Danışan: Çok güzel bir hikayeymiş. Anladım, ben de kendi içimdeki bu olumsuz seslere kulağımı tıkamalıyım.
Her zaman olumsuz iç seslere kulak tıkayın
- Dr. Başak: Sadece yarınki sınavda değil, hayatının tüm sınavlarında iç seslerin seni olumsuz etkilemeye başladığında, gerçek olmayan düşünceler aklına üşüştüğünde yapman gereken tek şey var; olumsuz iç seslerine kulağını tıkamak ve onları kendine güvendiğini, kendine inandığını hatırlatan olumlu düşüncelerle değiştirmek. “Sınavda başarılı olamazsam mahvolurum” düşüncesi yerine ne diyebilirsin?
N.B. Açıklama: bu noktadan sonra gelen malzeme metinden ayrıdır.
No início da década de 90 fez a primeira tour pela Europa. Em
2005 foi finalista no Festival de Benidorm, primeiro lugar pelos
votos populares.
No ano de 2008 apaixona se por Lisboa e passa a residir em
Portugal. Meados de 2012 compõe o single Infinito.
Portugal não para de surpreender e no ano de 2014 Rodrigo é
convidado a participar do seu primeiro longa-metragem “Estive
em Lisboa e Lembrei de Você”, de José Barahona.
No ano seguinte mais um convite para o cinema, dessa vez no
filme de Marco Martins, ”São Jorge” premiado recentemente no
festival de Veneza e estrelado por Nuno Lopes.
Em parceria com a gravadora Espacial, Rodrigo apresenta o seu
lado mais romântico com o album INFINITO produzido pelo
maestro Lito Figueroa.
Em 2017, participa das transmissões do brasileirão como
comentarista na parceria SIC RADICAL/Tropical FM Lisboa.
Danışan: Sınavda elimden geleni yapacağım. Başarılı da olabilirim başarısız da, bunu şimdiden bilemem. Başarılı olursam çok sevinirim. Eğer başarılı olamazsam bu dünyanın sonu değil. Bir takım şampiyon olmayınca futbolu bırakmıyor veya bir tenisçi bu sene kazanamayınca tenisi bırakmıyor. Ben de pes etmeyeceğim. Çünkü hayatta başarıyı yakalamak için önüme daha birçok şans çıkacak.
- Dr. Başak: Seni şimdiden çok tebrik ediyorum. Hayatında başarının sadece bu sınav sonucuna bağlı olmayacağını düşünüyorsun. Başarılı olmak için her gün yeni bir şansın var. Tuttuğun takım yenildiğinde nasıl ondan vazgeçmiyorsan, kendinden de vazgeçme. Yarın benim kızım da sınava girecek. Kızıma, onun arkadaşlarına, sana ve yarın sınava girecek tüm gençlere bol şans diliyorum. Kendinize güvenin ve kendinizden vazgeçmeyin!